British ‘athleisure’ giant JD Sports plans more shops in New Zealand

Sneakerheads, get ready: a popular global chain has big New Year plans.

The British retailer whose Sylvia Park shop opening sparked nighttime queues this month will open further stores, the second of which is to be announced in the New Year.

“British athleisure retail giant JD Sports has plans to open multiple stores throughout New Zealand over the next two years. The expansion will see the creation of 400 to 700 retail jobs in the market as well as increasing consumer choice in sports fashion around the country,” the business said.

Australia and New Zealand chief executive Hilton Seskinsaid there was room to establish a significant footprint here because it tended to grow the size of a market when it launched in a new country.

The chain was now investigating other tenancies for stores up to 800sq m in metropolitan areas nationwide, he said.

“The opening of our first New Zealand store has produced some of the strongest sales numbers of any JD Sports store opening globally, including key flagship doors,” Seskin said.

The website had also driven a huge consumer response since it was launched in June.

“It continues to exceed our initial forecasts.Our estimates suggest there is considerable room in the New Zealand market for JD. We have already identified the location of our second New Zealand store which will open in the New Year.

“From there we will look to open another eight stores relatively quickly,” he said.

Staff training programmes are underway.

“We see the retail industry as offering long-term career potential and as part of their development we will give our team members access to the JD academy, a training programme designed to support the progression of future managers,” he said.

On November 9, the Herald reported a long queue snaking down the side of the Sylvia Park in Mt Wellington, despite the mall not opening until the next day.

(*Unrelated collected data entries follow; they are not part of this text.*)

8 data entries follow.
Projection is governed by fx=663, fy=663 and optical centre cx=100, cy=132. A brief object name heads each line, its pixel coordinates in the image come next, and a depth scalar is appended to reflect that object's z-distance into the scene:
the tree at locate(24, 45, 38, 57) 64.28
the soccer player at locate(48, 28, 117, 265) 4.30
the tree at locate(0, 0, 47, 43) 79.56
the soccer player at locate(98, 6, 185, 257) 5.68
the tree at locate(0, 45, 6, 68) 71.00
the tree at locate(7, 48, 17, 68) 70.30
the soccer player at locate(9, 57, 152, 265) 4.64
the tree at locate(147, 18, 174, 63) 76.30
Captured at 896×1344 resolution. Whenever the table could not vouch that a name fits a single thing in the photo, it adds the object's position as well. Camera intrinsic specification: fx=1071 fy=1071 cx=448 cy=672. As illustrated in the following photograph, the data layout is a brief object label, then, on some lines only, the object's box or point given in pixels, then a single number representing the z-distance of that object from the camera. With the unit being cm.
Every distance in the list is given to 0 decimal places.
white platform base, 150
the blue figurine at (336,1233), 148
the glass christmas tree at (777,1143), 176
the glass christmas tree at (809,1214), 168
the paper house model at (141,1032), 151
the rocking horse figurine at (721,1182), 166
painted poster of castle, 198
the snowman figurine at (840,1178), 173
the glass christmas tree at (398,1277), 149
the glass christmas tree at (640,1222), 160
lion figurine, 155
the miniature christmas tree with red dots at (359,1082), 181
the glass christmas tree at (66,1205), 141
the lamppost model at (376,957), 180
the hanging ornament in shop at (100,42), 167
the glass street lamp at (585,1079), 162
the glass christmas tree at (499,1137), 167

Auckland moved to alert level 3 step 2 just before midnight, signalling the end of a strict lockdown that has shut up shops around the city since mid-August.

The retailer offered the first 150 customers a gift pack worth $150 and extra security was brought in to manage the queue and distribute face masks.

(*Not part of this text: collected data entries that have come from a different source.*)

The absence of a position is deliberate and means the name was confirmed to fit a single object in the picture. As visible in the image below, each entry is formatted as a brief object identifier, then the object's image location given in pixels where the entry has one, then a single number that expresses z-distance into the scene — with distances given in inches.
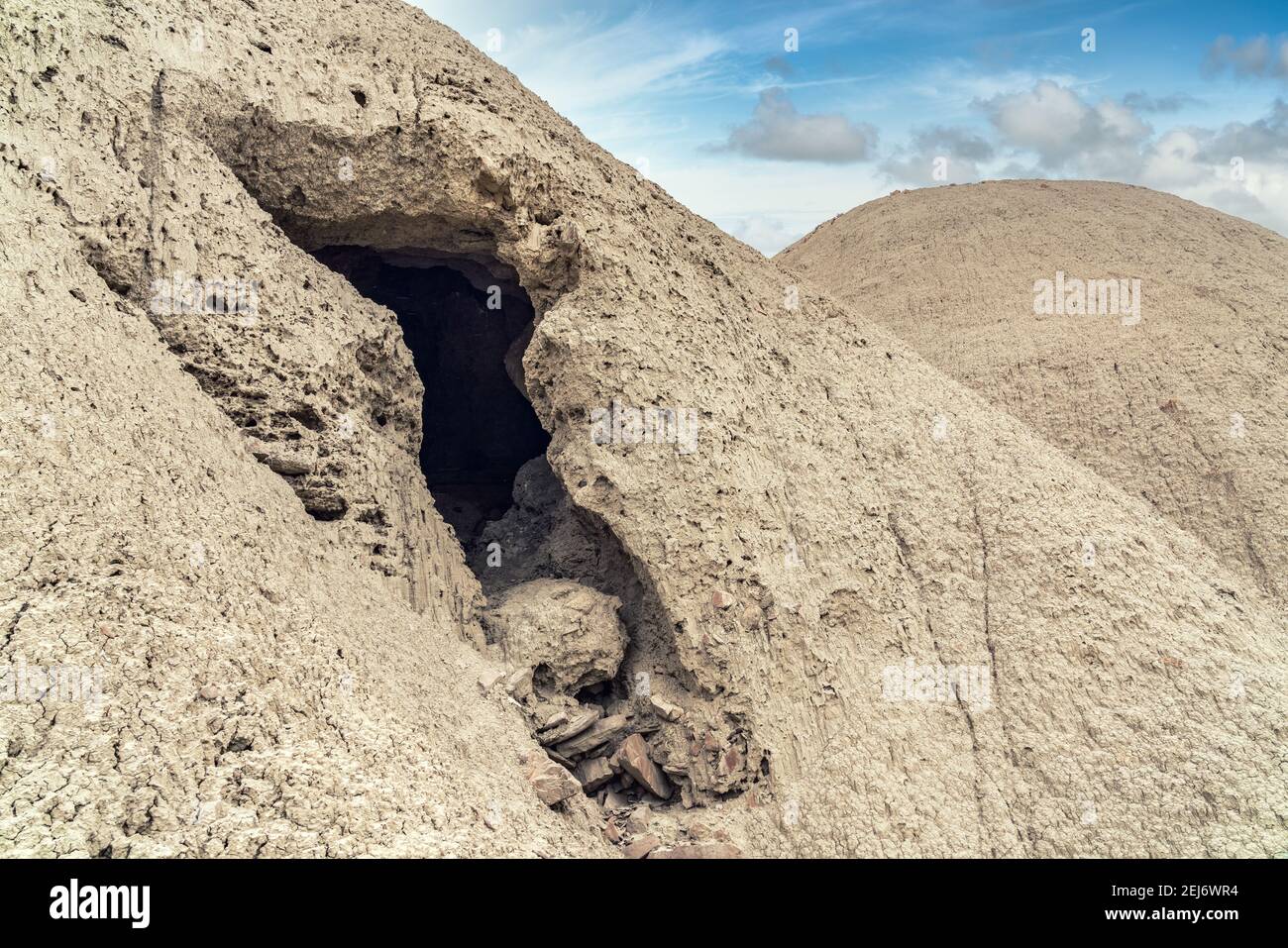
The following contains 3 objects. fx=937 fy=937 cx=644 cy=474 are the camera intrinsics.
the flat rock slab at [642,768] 291.7
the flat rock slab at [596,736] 288.4
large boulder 298.4
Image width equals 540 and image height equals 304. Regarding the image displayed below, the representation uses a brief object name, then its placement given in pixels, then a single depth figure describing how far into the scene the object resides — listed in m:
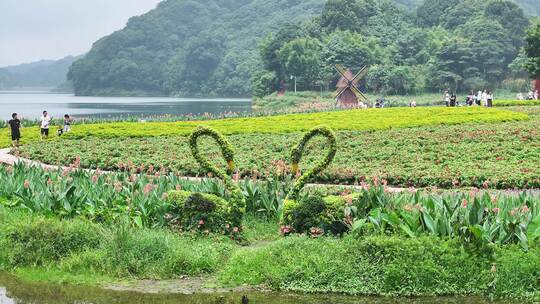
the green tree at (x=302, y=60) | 84.75
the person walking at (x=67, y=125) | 27.96
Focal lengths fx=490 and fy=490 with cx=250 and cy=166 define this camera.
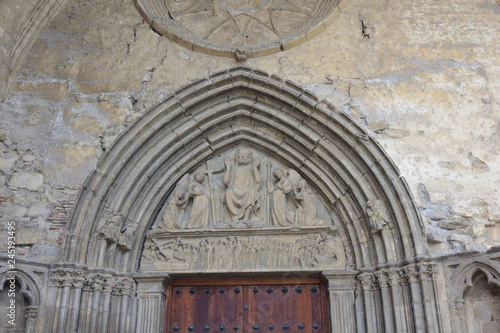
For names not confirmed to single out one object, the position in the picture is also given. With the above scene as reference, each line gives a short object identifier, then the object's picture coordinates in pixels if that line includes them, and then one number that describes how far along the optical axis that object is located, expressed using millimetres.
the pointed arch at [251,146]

JD Sports initially planned to open its first New Zealand store on August 26 but alert level 4 at that time prevented it.

Seskin said then the plan was to casualise sportswear, offer exclusive global products to Kiwis and target millennials who he said were heavily focused on work-life balance.

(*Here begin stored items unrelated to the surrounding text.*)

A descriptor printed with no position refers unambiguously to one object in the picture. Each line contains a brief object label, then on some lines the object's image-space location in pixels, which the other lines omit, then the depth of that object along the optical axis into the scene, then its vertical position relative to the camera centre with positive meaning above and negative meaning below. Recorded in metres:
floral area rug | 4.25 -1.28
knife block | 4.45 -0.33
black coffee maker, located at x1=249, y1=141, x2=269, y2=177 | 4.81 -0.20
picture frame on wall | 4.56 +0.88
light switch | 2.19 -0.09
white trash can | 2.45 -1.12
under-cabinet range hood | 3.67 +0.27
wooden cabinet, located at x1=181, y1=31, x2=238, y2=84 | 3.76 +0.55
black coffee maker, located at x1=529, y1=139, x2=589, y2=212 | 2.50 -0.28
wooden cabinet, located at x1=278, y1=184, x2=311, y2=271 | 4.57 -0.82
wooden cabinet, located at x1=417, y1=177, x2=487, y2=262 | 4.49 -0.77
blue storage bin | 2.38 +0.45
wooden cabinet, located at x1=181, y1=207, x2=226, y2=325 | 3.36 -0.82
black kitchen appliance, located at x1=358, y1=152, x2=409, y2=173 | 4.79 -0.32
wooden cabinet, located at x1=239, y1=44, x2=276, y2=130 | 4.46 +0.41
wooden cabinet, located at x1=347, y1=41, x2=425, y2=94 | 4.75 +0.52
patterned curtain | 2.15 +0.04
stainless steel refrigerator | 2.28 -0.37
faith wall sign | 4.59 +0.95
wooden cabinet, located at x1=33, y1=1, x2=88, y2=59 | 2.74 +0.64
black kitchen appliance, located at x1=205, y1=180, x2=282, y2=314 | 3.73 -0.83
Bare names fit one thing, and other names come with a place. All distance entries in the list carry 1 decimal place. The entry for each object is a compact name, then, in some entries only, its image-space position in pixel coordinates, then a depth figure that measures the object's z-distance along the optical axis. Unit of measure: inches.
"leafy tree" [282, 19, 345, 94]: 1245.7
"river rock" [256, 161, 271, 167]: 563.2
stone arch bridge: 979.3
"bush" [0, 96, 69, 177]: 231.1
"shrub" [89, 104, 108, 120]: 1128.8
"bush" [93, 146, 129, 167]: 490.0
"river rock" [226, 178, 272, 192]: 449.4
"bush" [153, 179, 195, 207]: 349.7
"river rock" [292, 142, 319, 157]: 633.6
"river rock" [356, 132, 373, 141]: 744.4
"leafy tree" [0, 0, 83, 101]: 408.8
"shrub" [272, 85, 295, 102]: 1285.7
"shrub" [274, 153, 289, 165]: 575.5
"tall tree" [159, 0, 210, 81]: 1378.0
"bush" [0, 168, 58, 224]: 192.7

“Close to 50 per cent of our offering is JD global exclusive,” Seskin said in August.

The business has a market value of £9.66 billion ($19.12b) and has 2600 shops, of which 33 are in Australia.

The Sylvia Park store is 850sq m.

Industry researcher IBISWorld said New Zealand’s two main sports and camping equipment shops were the Warehouse Group and the Briscoe Group.

Linda Trainer, asset management manager at Sylvia Park owner Kiwi Property, said the company was thrilled to get New Zealand’s first JD Sports store.

“JD Sports is a big name in global sports fashion, offering new products to the market that Kiwi consumers will be eager to get their hands on. It’s exciting to have this first-in-market brand at Sylvia Park, catering to the growing demand for athleisure retail,” she said.